I think 2 is a nice number - an only child doesn't always learn to share and take the rough and tumble of sibling play - but if your son is happy, you mustn't feel obliged to provide him with a playmate just because your parents were unhappy as children. An only child is often privileged in terms of having more money spent on him and having his parents' undivided attention. They are often very mature and better adapted to the outside world than children with siblings.

jabberwocky Fri 04-Mar-05 21:31:23

Actually the second would be a planned c-section. I think if I could get around the Bell's Palsy thing all else would pale incomparison. It would be difficult financially to have a second one now, the money issue is a good point.
How far apart are yours?

Lonelymum Fri 04-Mar-05 21:35:16

Ds1 is 18 months (to the day!) older than ds2.
Ds2 is 21 months older than dd.
Dd is nearly three years older than ds3.

The gap got larger and larger as I became more and more exhausted!

Have just looked up Bells Palsy in my medical encyclopaedia. It says it is usually caused by a viral infection. Was yours definitely linked to your pg?

Lonelymum Fri 04-Mar-05 21:36:00

oops meant to say ds2 is 27 months older than dd.
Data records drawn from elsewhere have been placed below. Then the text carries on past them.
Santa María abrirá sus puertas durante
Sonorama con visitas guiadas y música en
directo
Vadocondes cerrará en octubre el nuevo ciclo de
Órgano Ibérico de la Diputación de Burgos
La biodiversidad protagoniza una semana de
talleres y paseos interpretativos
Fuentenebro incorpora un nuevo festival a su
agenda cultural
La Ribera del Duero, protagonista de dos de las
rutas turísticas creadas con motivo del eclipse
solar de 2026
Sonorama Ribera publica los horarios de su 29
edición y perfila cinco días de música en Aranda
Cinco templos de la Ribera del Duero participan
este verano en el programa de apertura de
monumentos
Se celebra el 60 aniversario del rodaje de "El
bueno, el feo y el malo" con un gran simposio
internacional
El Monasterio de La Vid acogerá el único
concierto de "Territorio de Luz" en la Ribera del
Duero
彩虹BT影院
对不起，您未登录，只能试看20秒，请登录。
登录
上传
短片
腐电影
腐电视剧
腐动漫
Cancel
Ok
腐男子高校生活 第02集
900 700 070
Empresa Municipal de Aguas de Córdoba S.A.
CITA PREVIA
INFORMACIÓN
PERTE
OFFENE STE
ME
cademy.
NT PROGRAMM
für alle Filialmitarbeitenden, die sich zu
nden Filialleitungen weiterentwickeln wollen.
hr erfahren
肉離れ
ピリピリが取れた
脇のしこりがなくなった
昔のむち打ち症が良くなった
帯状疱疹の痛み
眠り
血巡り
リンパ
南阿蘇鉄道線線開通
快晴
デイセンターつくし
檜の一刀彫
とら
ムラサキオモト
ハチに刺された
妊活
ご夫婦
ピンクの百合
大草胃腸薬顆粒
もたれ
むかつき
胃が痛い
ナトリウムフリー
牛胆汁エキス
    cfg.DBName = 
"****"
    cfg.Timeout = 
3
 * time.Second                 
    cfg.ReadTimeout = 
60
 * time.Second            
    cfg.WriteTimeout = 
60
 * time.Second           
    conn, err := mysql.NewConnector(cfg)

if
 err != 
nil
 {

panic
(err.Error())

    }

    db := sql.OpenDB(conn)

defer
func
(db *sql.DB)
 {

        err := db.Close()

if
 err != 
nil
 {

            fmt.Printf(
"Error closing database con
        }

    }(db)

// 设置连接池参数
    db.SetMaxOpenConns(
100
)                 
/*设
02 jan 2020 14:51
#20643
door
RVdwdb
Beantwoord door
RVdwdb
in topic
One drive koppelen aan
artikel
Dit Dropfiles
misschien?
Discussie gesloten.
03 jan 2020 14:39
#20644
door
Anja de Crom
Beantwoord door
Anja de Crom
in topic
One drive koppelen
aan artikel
jabberwocky Fri 04-Mar-05 22:36:16

Yep, 3rd trimester pregnancy is a risk factor. It is an inflammation of the facial nerve brought on by the herpes virus. I think perhaps all the swelling I had may have precipitated it. Stress can also do it and there's plenty of that in the 3rd trimester too! (At least for me)
It's just an awful awful thing to have hanging over your head.